In Asia and the Pacific, 700 million people live without decent water supplies and 2 billion without adequate sanitation; the problem is particularly grave in the rural areas, where the majority of the poor reside.
In addressing this issue, the Asian Development Bank's (ADB) emphasis has been on expanding coverage. Yet in a 2006 review of ADB's water policy, an independent expert panel said it found no empirical evidence that poor people necessarily benefit from improved coverage.
This impact evaluation study assesses the performance of Punjab Rural Water Supply and Sanitation Project, and Punjab Community Water Supply and Sanitation Project in Pakistan to assess project performance and identify lessons for maximizing the development effectiveness of water supply and sanitation interventions. Overall, ADB assistance to rural water supply and sanitation projects was successful, but at the low end of the scale.

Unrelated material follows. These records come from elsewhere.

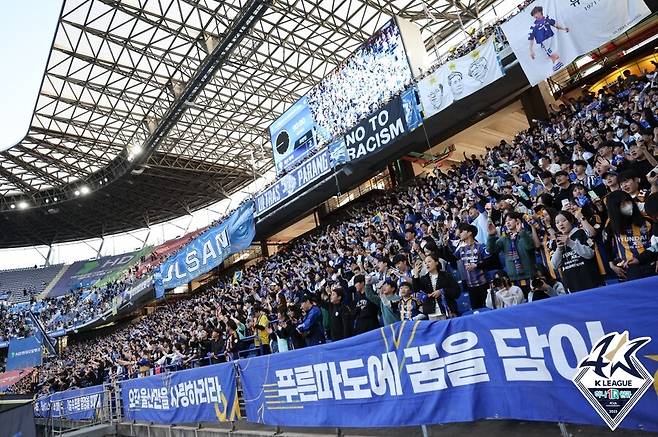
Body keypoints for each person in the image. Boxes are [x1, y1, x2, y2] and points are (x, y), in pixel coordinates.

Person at [604, 190, 656, 280]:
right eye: (622, 204)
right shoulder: (610, 224)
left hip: (650, 264)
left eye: (628, 201)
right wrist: (611, 265)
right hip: (628, 268)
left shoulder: (648, 220)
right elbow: (607, 244)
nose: (627, 206)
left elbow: (656, 243)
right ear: (614, 208)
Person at [550, 211, 604, 292]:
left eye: (564, 221)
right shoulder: (557, 241)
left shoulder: (581, 233)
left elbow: (590, 254)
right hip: (571, 285)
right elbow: (554, 265)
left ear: (571, 220)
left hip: (590, 280)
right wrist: (559, 249)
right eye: (557, 222)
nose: (560, 224)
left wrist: (570, 242)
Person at [487, 212, 536, 293]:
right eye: (506, 221)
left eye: (510, 220)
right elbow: (491, 250)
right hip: (512, 279)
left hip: (529, 277)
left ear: (518, 221)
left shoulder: (526, 234)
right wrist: (491, 236)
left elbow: (529, 247)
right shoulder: (504, 239)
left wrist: (521, 232)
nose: (507, 222)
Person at [453, 223, 491, 309]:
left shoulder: (480, 246)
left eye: (462, 231)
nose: (460, 234)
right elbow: (451, 259)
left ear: (470, 233)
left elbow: (489, 261)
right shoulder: (461, 248)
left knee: (488, 308)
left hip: (483, 284)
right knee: (476, 311)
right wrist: (444, 245)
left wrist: (476, 265)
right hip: (470, 286)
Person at [411, 252, 460, 319]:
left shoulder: (446, 275)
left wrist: (442, 291)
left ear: (436, 262)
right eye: (425, 263)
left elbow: (456, 292)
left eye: (429, 261)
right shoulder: (423, 279)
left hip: (448, 311)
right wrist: (416, 275)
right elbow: (416, 290)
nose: (427, 264)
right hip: (432, 313)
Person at [527, 6, 569, 72]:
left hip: (552, 39)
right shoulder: (534, 26)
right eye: (534, 15)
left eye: (536, 13)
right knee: (551, 55)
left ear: (540, 12)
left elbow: (555, 25)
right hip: (544, 43)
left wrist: (563, 28)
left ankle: (557, 65)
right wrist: (531, 50)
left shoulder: (547, 19)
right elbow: (531, 38)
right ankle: (556, 66)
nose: (535, 16)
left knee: (555, 53)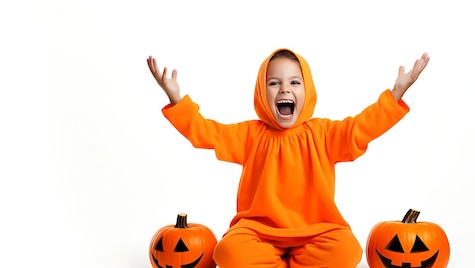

The evaluation showed that the projects significantly improved household access to water supply, reduced drudgery among the lowest socioeconomic group, improved high school attendance among girls in the middle socioeconomic group, and increased leisure time for female members of households. But at the aggregate level, the projects had no significant impact on primary health, such as the incidence and intensity of diarrhea, or on labor force participation and hours worked.
Among the lessons of the project, the design focus of water and sanitation projects needs to extend beyond improving access to water supply, and include wastewater and solid waste management. It should also include greater support from nongovernment organizations and the private sector for the community-based organizations that are responsible for subprojects.